Everyone is interested in reading about their country’s past or coming across some old photographs of how their city looked like back in the day. For me, anything I find that relates to my country (I’m Lebanese) or to any country in the Arab region makes me feel proud of my cultural background. When I started working in the Special Collections & Archives department, I thought it would be the perfect opportunity for me to search for any material on Arab history. And luckily, I did.
I first found a book titled “Palestine and Syria” written by Karl Gröber, and just by reading those three words, it got me excited to read every single page ahead. The book begins with brief historical descriptions of Palestine, Syria, and Mesopotamia, and each have their respective maps from the early 20th century. The book is more of an album, since the majority of it is photographs of Old Jerusalem, Syria, Lebanon, and Jordan.

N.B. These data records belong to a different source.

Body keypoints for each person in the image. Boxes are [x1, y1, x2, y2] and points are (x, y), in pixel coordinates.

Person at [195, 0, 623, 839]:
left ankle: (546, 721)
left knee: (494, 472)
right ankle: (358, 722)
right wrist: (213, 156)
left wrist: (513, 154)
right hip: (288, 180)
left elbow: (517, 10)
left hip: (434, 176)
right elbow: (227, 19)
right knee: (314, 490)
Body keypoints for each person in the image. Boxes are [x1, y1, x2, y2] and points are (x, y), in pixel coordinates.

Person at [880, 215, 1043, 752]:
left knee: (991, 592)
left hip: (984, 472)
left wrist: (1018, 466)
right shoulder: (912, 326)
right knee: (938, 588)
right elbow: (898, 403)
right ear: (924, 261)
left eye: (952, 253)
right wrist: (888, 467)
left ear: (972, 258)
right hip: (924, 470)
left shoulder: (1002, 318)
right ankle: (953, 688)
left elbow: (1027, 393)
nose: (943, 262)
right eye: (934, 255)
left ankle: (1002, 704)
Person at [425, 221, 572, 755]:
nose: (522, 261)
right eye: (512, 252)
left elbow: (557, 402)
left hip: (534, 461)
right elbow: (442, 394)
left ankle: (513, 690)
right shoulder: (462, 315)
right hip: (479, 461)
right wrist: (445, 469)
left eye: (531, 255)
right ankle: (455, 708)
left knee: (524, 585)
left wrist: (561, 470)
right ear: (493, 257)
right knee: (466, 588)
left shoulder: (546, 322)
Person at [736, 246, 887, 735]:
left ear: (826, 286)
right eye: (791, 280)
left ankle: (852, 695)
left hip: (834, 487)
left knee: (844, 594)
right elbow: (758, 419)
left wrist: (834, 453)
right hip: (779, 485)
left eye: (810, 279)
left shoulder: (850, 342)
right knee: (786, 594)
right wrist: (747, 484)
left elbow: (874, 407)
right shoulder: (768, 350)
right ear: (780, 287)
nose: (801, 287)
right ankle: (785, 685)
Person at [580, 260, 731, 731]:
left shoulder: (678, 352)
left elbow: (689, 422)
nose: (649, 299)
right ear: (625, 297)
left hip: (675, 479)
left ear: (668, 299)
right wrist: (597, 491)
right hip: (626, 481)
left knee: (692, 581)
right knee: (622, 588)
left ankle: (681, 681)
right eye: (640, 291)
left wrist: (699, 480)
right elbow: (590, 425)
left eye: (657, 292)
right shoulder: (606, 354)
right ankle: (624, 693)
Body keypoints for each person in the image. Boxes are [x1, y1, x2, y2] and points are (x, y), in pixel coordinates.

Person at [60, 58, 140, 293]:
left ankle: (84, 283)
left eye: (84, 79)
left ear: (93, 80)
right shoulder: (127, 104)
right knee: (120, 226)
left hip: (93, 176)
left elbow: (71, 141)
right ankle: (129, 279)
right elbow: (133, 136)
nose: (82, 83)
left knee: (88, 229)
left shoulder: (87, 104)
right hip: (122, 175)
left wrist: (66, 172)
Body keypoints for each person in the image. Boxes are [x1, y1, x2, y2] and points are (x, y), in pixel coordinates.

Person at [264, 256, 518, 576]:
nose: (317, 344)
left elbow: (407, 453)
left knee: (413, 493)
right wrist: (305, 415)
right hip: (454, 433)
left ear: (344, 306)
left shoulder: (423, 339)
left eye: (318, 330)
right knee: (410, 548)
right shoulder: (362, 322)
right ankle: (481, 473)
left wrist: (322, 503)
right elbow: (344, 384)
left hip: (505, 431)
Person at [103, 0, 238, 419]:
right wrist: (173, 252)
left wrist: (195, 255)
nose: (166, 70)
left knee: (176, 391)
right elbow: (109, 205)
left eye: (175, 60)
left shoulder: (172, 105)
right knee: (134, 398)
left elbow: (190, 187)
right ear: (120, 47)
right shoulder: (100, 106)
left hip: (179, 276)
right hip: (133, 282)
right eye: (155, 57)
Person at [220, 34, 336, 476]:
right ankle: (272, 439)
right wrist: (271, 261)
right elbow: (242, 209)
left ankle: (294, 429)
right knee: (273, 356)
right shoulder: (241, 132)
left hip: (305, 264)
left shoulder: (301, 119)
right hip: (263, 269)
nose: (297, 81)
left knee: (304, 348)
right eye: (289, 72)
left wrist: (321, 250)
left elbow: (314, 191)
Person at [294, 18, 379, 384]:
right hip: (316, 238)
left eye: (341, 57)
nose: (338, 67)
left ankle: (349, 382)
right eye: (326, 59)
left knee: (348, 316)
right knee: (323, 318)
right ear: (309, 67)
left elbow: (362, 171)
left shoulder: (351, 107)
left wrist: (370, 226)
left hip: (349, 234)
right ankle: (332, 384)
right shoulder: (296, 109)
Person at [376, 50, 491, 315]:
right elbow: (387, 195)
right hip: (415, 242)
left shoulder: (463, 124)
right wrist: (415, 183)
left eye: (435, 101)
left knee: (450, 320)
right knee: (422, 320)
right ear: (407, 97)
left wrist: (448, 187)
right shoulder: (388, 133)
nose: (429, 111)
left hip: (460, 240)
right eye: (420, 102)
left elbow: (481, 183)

The religion of Islam is mentioned as having an impact on the overall region of Jerusalem, and that is clearly demonstrated through the photographs taken of the Dome of the Rock, representative of the beautiful Islamic art and architecture both outside and inside the mosque.
Flea markets and exchange constituted a vital component of the daily life in old Arab societies. The photographs below are a snapshot of the street markets, perfectly capturing the traditional clothing and the market's environment and structure.
Taking a closer look at traditional clothing, there is a noticeable difference between the two Palestinian costumes in the photos below, the reason being that they are customary of the different cities, where each city had its own unique style of designing clothes. These costumes are originally from the 19th and early 20th centuries and were particularly worn by the fellaheen (Arabic term for village women). Their design was influenced by various empires that previously ruled Palestine, like the Egyptian, Roman, and Byzantine empires. Until the 1940s, the traditional Palestinian costume reflected a woman's economic and marital status and was determined by her town of origin, and that was identifiable from the fabric used, the colours, the costume's cut, and embroidery motifs.1
Aside from the city life, there is also the varied and captivating natural scenery many Arab countries are well-known for.
Another interesting piece that was found was of an old daily Syrian newspaper titled Al-Hoda (The Guidance). It was written entirely in Arabic and was published in 1898 on a bi-weekly basis by Naoum Anthony Mokarzel, a Maronite Lebanese immigrant to Philadelphia. The paper then moved to New York City in 1902, where it became a daily. This was one of the first Arabic language newspapers in the United States and was the first to use Arabic character linotype rather than hand-setting. Mokarzel remained owner and chief editor of this paper until his death in 1932. Publications stopped in September 1972. This issue of Al-Hoda includes two letters dedicated to Syria, a news update on Russia, and a number of advertisements for businesses selling clothing, medicine, food, carpets, and hygiene products.
Here is an example of a clothing business ad in Arabic (my translation):
“Harris & Jabaly, Popular Goods Store
All goods available at our store are a new collection with quick discharge and high profits our goods are mostly women's clothing of the latest design and from new drawings made from silky white material and we have a new kind of short waist aside from regular embroidered short waist which we became famous for perfecting it and selling it cheap as well as the elegant dresses and all kinds of tights and we import our own merchandise and thanks to that we are able to sell it at a lower price and guarantee our workers extra profit from our goods because they don’t find difficulties in selling it due to the excessive amount of orders for this particular piece because it is a new and wanted design and we noticed without a doubt a huge difference in our profit increase and new interests of women for this product and our address is: Harris & Jabaly 107 Washington Street, New York City.”